* Trecho do documento
══════════
M 95 e M 96 : Uma História Galáctica e Outro Livro Antigo...


          
         Após uma breve interrupção no projeto galáctico do outono o Nuncius Australis foge um pouco de Virgem e retorna até Leão.  Há tempos queria fazer um grande retorno e ganhar tempo para falar sobre M 95 e M 96 separadamente de M 105. Embora estas formem um tripleto menos famoso e sejam juntamente com o tripleto famoso (que consiste em M 65, M 66 e Ngc 3628) um grupamento em si as duas galáxias que aqui abordarei são alvo muito interessante e geralmente são apresentadas em conjunto. Até porque M 105 é uma entrada póstuma no catálogo Messier e é senhora de um tripleto particular dentro deste. Por uma daquelas coincidências de Adams (coincidências que parecem ser relacionadas a leis fundamentais do universo, mas que são apenas coincidências) Leão parece gostar de apresentar galáxias em grupos de 3.   De qualquer forma gostaria de fazer um pequeno rodeio antes de  chegarmos em M 95 e M 96.

 Já falei aqui no Nuncius Australis que gosto de colecionar coincidências de Adams, Tripletos galácticos e guias observacionais pouco conhecidos. Desta vez esbarrei com o “Webb Society Deep Sky Observers Handbook”. Uma obra única e como todas elas quase desconhecidas para maioria da humanidade. São 5 volumes. Cada um abordando um determinado gênero de DSO. (Estrelas duplas, Aglomerados abertos e globulares, Nebulosas Planetárias, Galáxias e por fim Aglomerados de Galáxias). 
Com várias dezenas de galáxias fotografadas recentemente e esperando por apresentação é evidente que estacionei no volume relativo as mesmas (Vol. 4). 
Kenneth Glyn Jones (o editor e organizador do evento) inicia os trabalhos contando algo que já sabemos ou deveríamos saber. Galáxias são os blocos fundamentais de construção do universo. As partículas materiais que preenchem o volume do universo.  E depois nos leva (em uma interpretação pessoal) há divagar sobre como as galáxias são um alvo que fascinam o amador. Objetivos difíceis e que muitas vezes revelam poucas coisas ao observador com modestos (e nem tão modestos) telescópios mas que ainda assim são caçados sem dó nem piedade por eles. E não só isso. As galáxias observadas por estes são muitas vezes tidas como troféus. Minhas galáxias...
De volta ao livro ele nos lembra que galáxias são visíveis por uma grande gama de aparelhos, mesmo binóculos. Mesmo sem se obter nenhum detalhamento elas serão sempre responsáveis por uma certa fascinação para os observadores visuais. (Creio que a astrofotografia amadora, embora já incipiente, ainda não fosse uma prática tão comum nos tempos da primeira edição). De qualquer forma ele nos lembra que a evolução do entendimento do que são galáxias é a história da evolução do nosso entendimento do universo e da astronomia propriamente dita.
══════════
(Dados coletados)
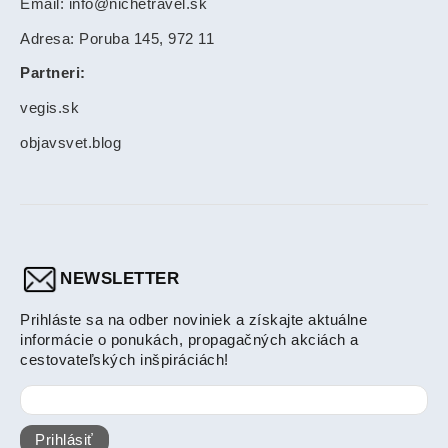
Email: info@nichetravel.sk
Adresa: Poruba 145, 972 11
Partneri:
vegis.sk
objavsvet.blog
NEWSLETTER
Prihláste sa na odber noviniek a získajte aktuálne
informácie o ponukách, propagačných akciách a
cestovateľských inšpiráciách!
Prihlásiť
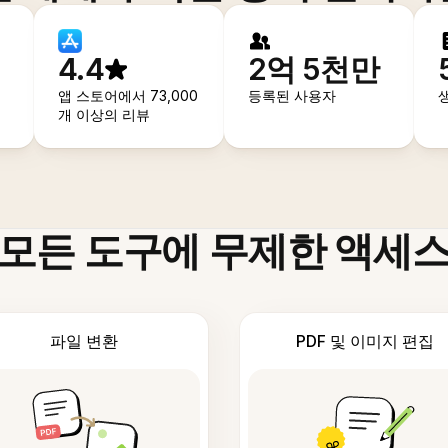
4.4
2억 5천만
앱 스토어에서 73,000
등록된 사용자
개 이상의 리뷰
모든 도구에 무제한 액세
파일 변환
PDF 및 이미지 편집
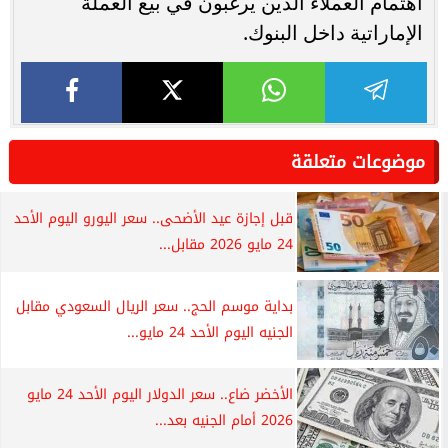
اهتمام العملاء الذين يرغبون في بيع العملة
الإماراتية داخل البنوك.
موضوعات متعلقة
قبل إجازة عيد الأضحى.. سعر اليورو اليوم الأحد
24 مايو 2026 مقابل...
بداية موسم الحج.. سعر الريال السعودي مقابل
الجنيه اليوم الأحد 24 مايو...
الأخضر ضاع.. سعر الدولار اليوم الأحد 24 مايو
2026 أمام الجنيه بعد...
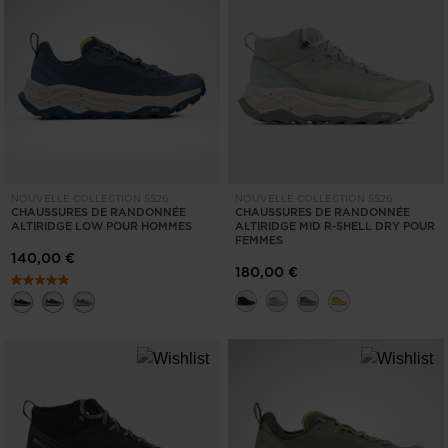
NOUVELLE COLLECTION SS26
NOUVELLE COLLECTION SS26
CHAUSSURES DE RANDONNÉE
CHAUSSURES DE RANDONNÉE
ALTIRIDGE LOW POUR HOMMES
ALTIRIDGE MID R-SHELL DRY POUR
FEMMES
140,00 €
180,00 €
══════════
* Perguntas sobre o material
A – Responda com base no trecho sobre M 95 e M 96:
(i) Que galáxias compõem o tripleto famoso de Leão?
(ii) Em quantos volumes se divide o "Webb Society Deep Sky Observers Handbook"?
(iii) Quem é apresentado como editor e organizador da obra?
B – Prossiga o trecho sobre M 95 e M 96 a partir da última frase mostrada.
O material não tem nenhum papel neste exercício.

* Respostas do exercício
A –
(i) M 65, M 66 e Ngc 3628.
(ii) Em 5 volumes.
(iii) Kenneth Glyn Jones.

B –
Nós só realizamos, de fato, o que são essas discretas nebulosas em 1924. Mas utilizando telescópios bem mais modestos que  o Hooker Telescope no Monte Wilson ,onde Hubble observou  estrelas cefeídas individualmente ( cefeidas são estrelas que apresenta um relação entre a oscilação de seu brilho diretamente ligada a tempo desta mesma oscilação. Por isso velas padrão e podem ser utilizadas para medir grandes distancias) em Andrômeda e provou que as tais nebulosas espirais eram mesmo Via Lácteas fora da Via Láctea,  o homem elaborou uma bela ideia do que e como seria o Universo.
Naturalmente, as concepções de sistemas extragalácticos (e do o universo como nós o entendemos hoje) tiveram que esperar a ideia de como se organiza uma galáxia e do entendimento da forma da nossa própria galáxia. Na verdade, esse processo foi a criação   da entidade "galáxia".  O próprio termo galáxia vem do entendimento do nosso lar no universo. A Via Láctea. Galáxia é uma palavra que deriva do termo grego galaxias kyklos que significa "círculo leitoso". Se habitássemos uma galáxia elíptica as coisas poderiam ser bem diferentes...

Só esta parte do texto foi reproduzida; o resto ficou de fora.